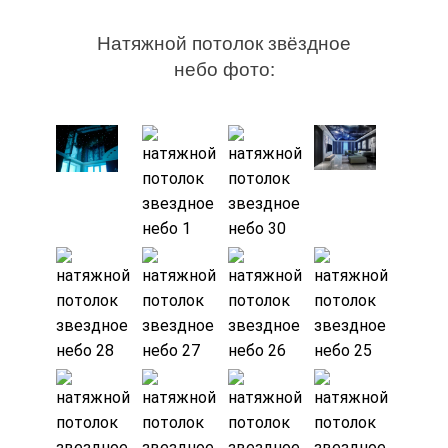
Натяжной потолок звёздное
небо фото:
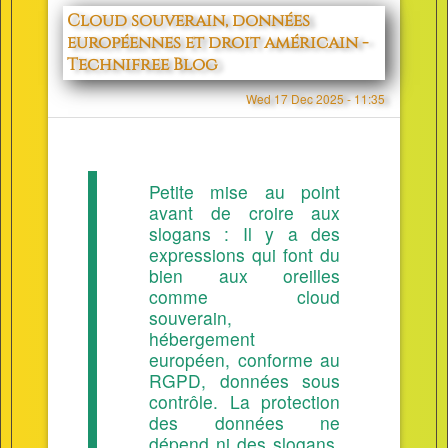
Cloud souverain, données
européennes et droit américain -
Technifree Blog
Wed 17 Dec 2025 - 11:35
Petite mise au point
avant de croire aux
slogans : Il y a des
expressions qui font du
bien aux oreilles
comme cloud
souverain,
hébergement
européen, conforme au
RGPD, données sous
contrôle. La protection
des données ne
dépend ni des slogans,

*****

Exercise →
Convert every line of the data above into a JSON list of strings, one string per line, skipping blank lines and leaving the pictures out.

Output for this task →
[
  "Натяжной потолок звёздное",
  "небо фото:",
  "Cloud souverain, données",
  "européennes et droit américain -",
  "Technifree Blog",
  "Wed 17 Dec 2025 - 11:35",
  "Petite mise au point",
  "avant de croire aux",
  "slogans : Il y a des",
  "expressions qui font du",
  "bien aux oreilles",
  "comme cloud",
  "souverain,",
  "hébergement",
  "européen, conforme au",
  "RGPD, données sous",
  "contrôle. La protection",
  "des données ne",
  "dépend ni des slogans,"
]